Ana Luiza e Juliana foram roubadas de formas diferentes. Juliana caiu em um golpe de um vendedor ambulante, em que o cartão é trocado no momento do pagamento. Muitas vezes, por preguiça ou por facilidade, as pessoas optam por comprar bebidas ou cigarros desses vendedores por estarem mais perto do que os bares ou a banca de jornal, mas às vezes vale mais a pena dar alguns passos extras do que ter seu cartão trocado sem perceber. E Ana teve seu celular furtado no primeiro dia de aula. Além dos casos de Ana Luiza e Juliana, houve outros também tipos de relatos, de roubos com facas e canivetes.
Claramente incomodados, os estudantes foram atrás de possíveis soluções para o problema. Tentaram conversar com a Reitoria da universidade, que não demonstrou interesse em ajudar. E, além disso, deu uma entrevista ao SPTV dizendo que só estavam sabendo de um único relato de roubo nos arredores. Foram até a delegacia de polícia mais perto para propor algum tipo de vigilância em volta da faculdade, o que também não foi colocado em prática.

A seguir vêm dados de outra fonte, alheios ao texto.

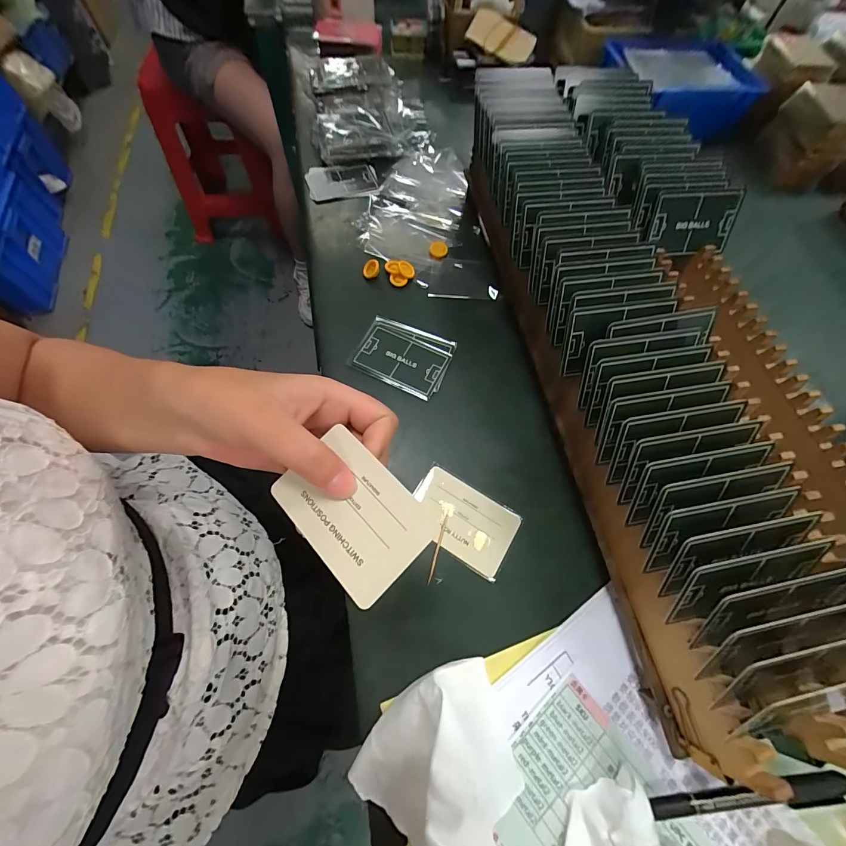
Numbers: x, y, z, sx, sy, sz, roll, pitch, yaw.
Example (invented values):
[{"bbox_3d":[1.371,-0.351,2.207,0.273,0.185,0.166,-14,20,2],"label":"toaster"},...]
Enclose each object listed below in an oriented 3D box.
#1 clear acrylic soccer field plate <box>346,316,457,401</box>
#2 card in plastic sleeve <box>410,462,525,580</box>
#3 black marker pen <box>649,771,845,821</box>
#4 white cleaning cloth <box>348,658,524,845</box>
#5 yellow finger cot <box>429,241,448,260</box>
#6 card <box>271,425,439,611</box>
[{"bbox_3d":[-0.019,-0.066,0.353,0.087,0.007,0.071,21,66,8],"label":"clear acrylic soccer field plate"},{"bbox_3d":[0.032,0.078,0.293,0.085,0.004,0.058,30,67,9],"label":"card in plastic sleeve"},{"bbox_3d":[0.204,0.233,0.224,0.128,0.010,0.016,-3,65,-3],"label":"black marker pen"},{"bbox_3d":[0.009,0.190,0.187,0.092,0.093,0.086,-17,66,-10],"label":"white cleaning cloth"},{"bbox_3d":[0.018,-0.200,0.416,0.020,0.006,0.026,5,65,1],"label":"yellow finger cot"},{"bbox_3d":[-0.037,0.045,0.188,0.082,0.004,0.053,40,80,23],"label":"card"}]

O legado da PUC-SP, de ser uma universidade democrática, sem catracas e onde a polícia não pode entrar, é um fator de muito orgulho pra muitos de seus alunos, porém, alguns recém ingressados começaram um movimento nas redes sociais pedindo para instalarem catracas nos portões. O movimento claramente não foi pra frente, visto que é a universidade tem seus princípios e impor catracas vai contra os ideais da faculdade.

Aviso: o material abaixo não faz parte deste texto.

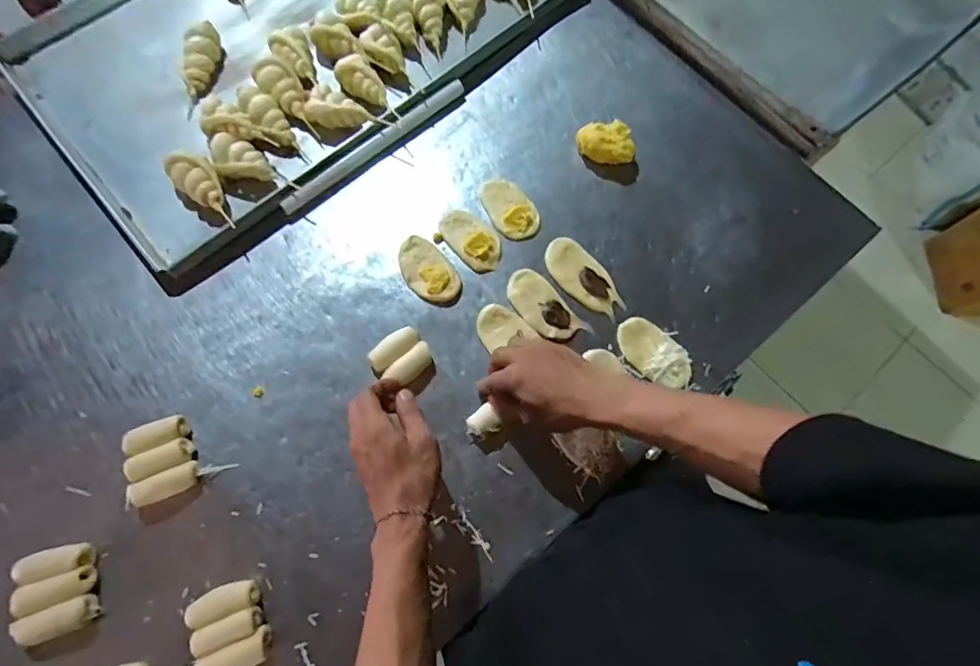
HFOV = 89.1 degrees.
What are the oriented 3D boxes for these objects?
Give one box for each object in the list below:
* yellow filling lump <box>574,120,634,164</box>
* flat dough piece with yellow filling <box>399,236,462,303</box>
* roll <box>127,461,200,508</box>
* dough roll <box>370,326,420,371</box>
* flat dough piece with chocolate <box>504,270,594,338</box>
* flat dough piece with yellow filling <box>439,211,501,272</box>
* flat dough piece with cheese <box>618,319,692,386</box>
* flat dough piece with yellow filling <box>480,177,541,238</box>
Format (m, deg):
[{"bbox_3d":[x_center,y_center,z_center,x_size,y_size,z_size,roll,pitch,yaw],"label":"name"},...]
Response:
[{"bbox_3d":[0.150,-0.248,0.649,0.077,0.037,0.053,15,73,4],"label":"yellow filling lump"},{"bbox_3d":[-0.076,-0.077,0.602,0.054,0.014,0.093,-34,76,-11],"label":"flat dough piece with yellow filling"},{"bbox_3d":[-0.333,0.155,0.506,0.064,0.027,0.027,-22,73,-21],"label":"roll"},{"bbox_3d":[-0.107,0.017,0.562,0.060,0.027,0.027,-37,76,-12],"label":"dough roll"},{"bbox_3d":[0.062,-0.033,0.586,0.050,0.015,0.107,-40,77,-12],"label":"flat dough piece with chocolate"},{"bbox_3d":[-0.024,-0.118,0.614,0.050,0.011,0.093,-41,77,-12],"label":"flat dough piece with yellow filling"},{"bbox_3d":[0.190,0.023,0.574,0.051,0.015,0.095,-42,77,-13],"label":"flat dough piece with cheese"},{"bbox_3d":[0.025,-0.159,0.630,0.051,0.020,0.086,-32,75,-10],"label":"flat dough piece with yellow filling"}]

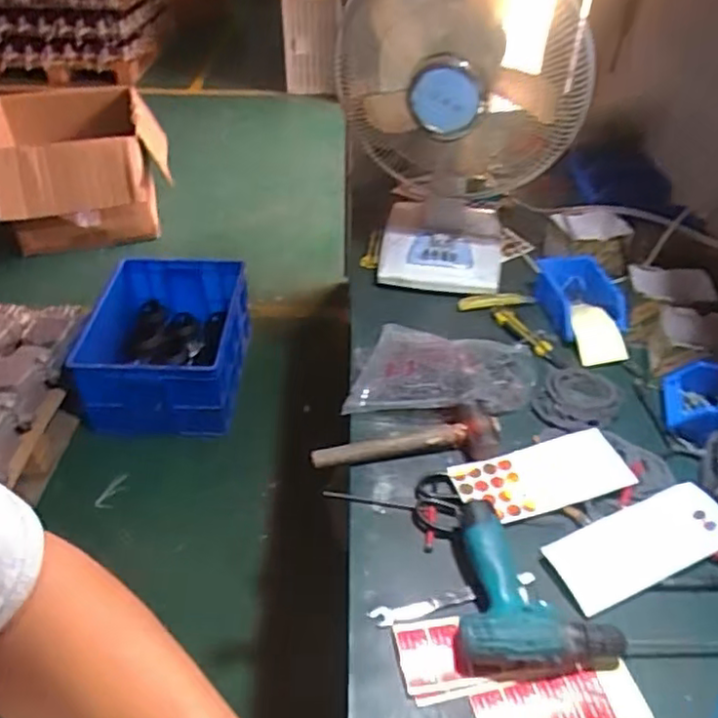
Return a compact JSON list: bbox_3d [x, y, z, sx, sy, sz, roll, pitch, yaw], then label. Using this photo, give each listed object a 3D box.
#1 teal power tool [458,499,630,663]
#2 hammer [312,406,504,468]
[{"bbox_3d":[0.212,0.276,0.775,0.189,0.059,0.191,7,41,5],"label":"teal power tool"},{"bbox_3d":[0.068,0.114,0.958,0.275,0.041,0.091,-2,41,-5],"label":"hammer"}]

Os relatos e reclamações não foram suficientes e nada mudou na segurança da PUC-SP. O aumento no índice de roubos e furtos não foi uma situação exclusiva do bairro de Perdizes ou da PUC-SP, o número cresceu em toda a cidade de São Paulo. A capital teve aumento de 10% aumento de 10% nos roubos em geral, em janeiro, (de 10.739 para 11.846) em 2022 em comparação com o mesmo período de 2021. Nos furtos em geral, a alta foi de 23,4% (de 13.148 para 16.231). Esses números refletem vários indicadores de violência.

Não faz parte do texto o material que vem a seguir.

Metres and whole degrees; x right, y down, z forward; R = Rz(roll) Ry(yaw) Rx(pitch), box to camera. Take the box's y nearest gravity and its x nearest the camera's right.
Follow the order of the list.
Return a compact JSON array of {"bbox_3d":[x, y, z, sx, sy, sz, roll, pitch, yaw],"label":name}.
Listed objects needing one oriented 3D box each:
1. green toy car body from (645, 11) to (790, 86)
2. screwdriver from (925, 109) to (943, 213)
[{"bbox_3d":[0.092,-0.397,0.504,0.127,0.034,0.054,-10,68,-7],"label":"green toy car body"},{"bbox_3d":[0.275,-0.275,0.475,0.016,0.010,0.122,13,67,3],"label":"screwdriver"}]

Na avaliação do professor da Fundação Getúlio Vargas de São Paulo (FGV-SP) e pesquisador do Fórum Brasileiro de Segurança Pública Rafael Alcadipani, uma combinação de fatores pode estar por trás do aumento dos roubos em São Paulo. Ele acredita que com a diminuição das restrições impostas pela pandemia, as pessoas estão circulando mais. Há ainda a questão econômica, "estamos com uma situação grave e isso significa que devemos ter um crescimento da quantidade de roubos, mesmo" e essa realidade aponta para fatores estruturais muito importantes. "O governo ganhou os louros quando os crimes caíram muito nos primeiros meses da pandemia e agora está subindo e acaba não tendo tanta responsabilidade assim", diz o especialista.